- [Exercise aim]: Write out the part of the post on Nietzsche and Medusa starting at "I like Nietzsche's" and ending at "my shelves yet.".

- [Text provided]:
Tuesday, May 01, 2012

Medusa (sketch 2)

I like Nietzsche's bifocal view of the Medusa (and Derrida's take on it, but that is another aspect perhaps to explore later), even if this quote does not fully express my interpretation of her. While I prefer not to quote a critic, I haven't been able to find my copy of The Birth of Tragedy on my shelves yet.
"...the stake of...[the] reading of Nietzsche is the relation between Apollo and Dionysus, understood as the hierarchical relation between appearance and essence, and between metaphor and meaning. "Nietzsche was certainly right," de Man writes, "when he referred to the nature of the Dionysus/Apollo relationship as 'the capital question [die Hauptfrage]'" (90). In the opening sections of The Birth of Tragedy, the present chapter proposes, Nietzsche's Hauptfrage takes the form of a Medusenhaupt, a Medusa's head. Medusa appears in these sections as one figure among others for what Nietzsche calls Dionysus, ostensibly serving to sustain the opposition between Apollo and Dionysus that would allow for their genetic and dialectical relations and for their ontological hierarchy to be established. But the Medusa myth is also a figure in Nietzsche's text for an inextricable, non-dialectical fusion of Apollo and Dionysus; in this latter capacity, it undermines the opposition that Medusa in her first capacity establishes and supports. The second figure puts into question not only the opposition between Apollo and Dionysus but also the structure that underlies that opposition: the logocentric model privileging meaning over metaphor, truth over appearance, Dionysian music over Apollonian words, and authentic presence over representation. So the Medusa motif winds up playing a double role in Nietzsche's text, not unlike Medusa's head in Freud's essay, and the Medusenhaupt emblematizes for Nietzsche a double aspect of Hauptfrage."

The Medusa Effect: Representation and Epistemology in Victorian Aesthetics by Thomas Albrech (quoted from Google Books).

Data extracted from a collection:

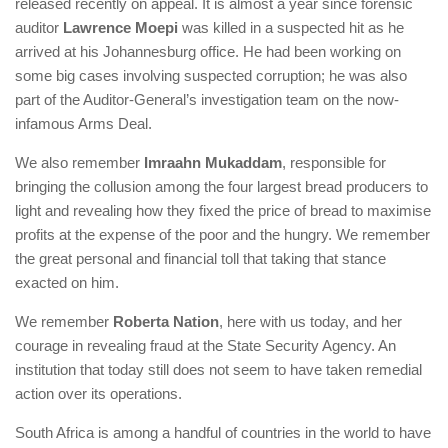
released recently on appeal. It is almost a year since forensic
auditor
Lawrence Moepi
was killed in a suspected hit as he
arrived at his Johannesburg office. He had been working on
some big cases involving suspected corruption; he was also
part of the Auditor-General’s investigation team on the now-
infamous Arms Deal.
We also remember
Imraahn Mukaddam
, responsible for
bringing the collusion among the four largest bread producers to
light and revealing how they fixed the price of bread to maximise
profits at the expense of the poor and the hungry. We remember
the great personal and financial toll that taking that stance
exacted on him.
We remember
Roberta Nation
, here with us today, and her
courage in revealing fraud at the State Security Agency. An
institution that today still does not seem to have taken remedial
action over its operations.
South Africa is among a handful of countries in the world to have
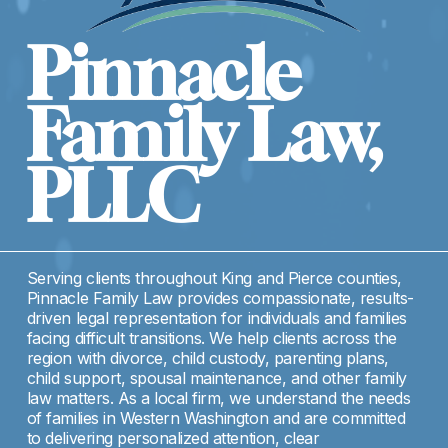
Pinnacle 
Family Law, 
PLLC
Serving clients throughout King and Pierce counties, 
Pinnacle Family Law provides compassionate, results-
driven legal representation for individuals and families 
facing difficult transitions. We help clients across the 
region with divorce, child custody, parenting plans, 
child support, spousal maintenance, and other family 
law matters. As a local firm, we understand the needs 
of families in Western Washington and are committed 
to delivering personalized attention, clear 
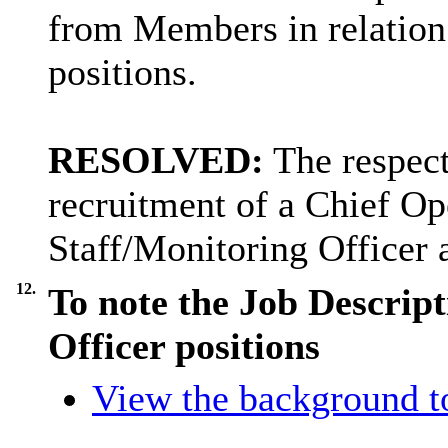
from Members in relation t
positions.
RESOLVED:
The respect
recruitment of a Chief Op
Staff/Monitoring Officer 
12.
To note the Job Descript
Officer positions
View the background t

- [Expected output]:
I like Nietzsche's bifocal view of the Medusa (and Derrida's take on it, but that is another aspect perhaps to explore later), even if this quote does not fully express my interpretation of her. While I prefer not to quote a critic, I haven't been able to find my copy of The Birth of Tragedy on my shelves yet.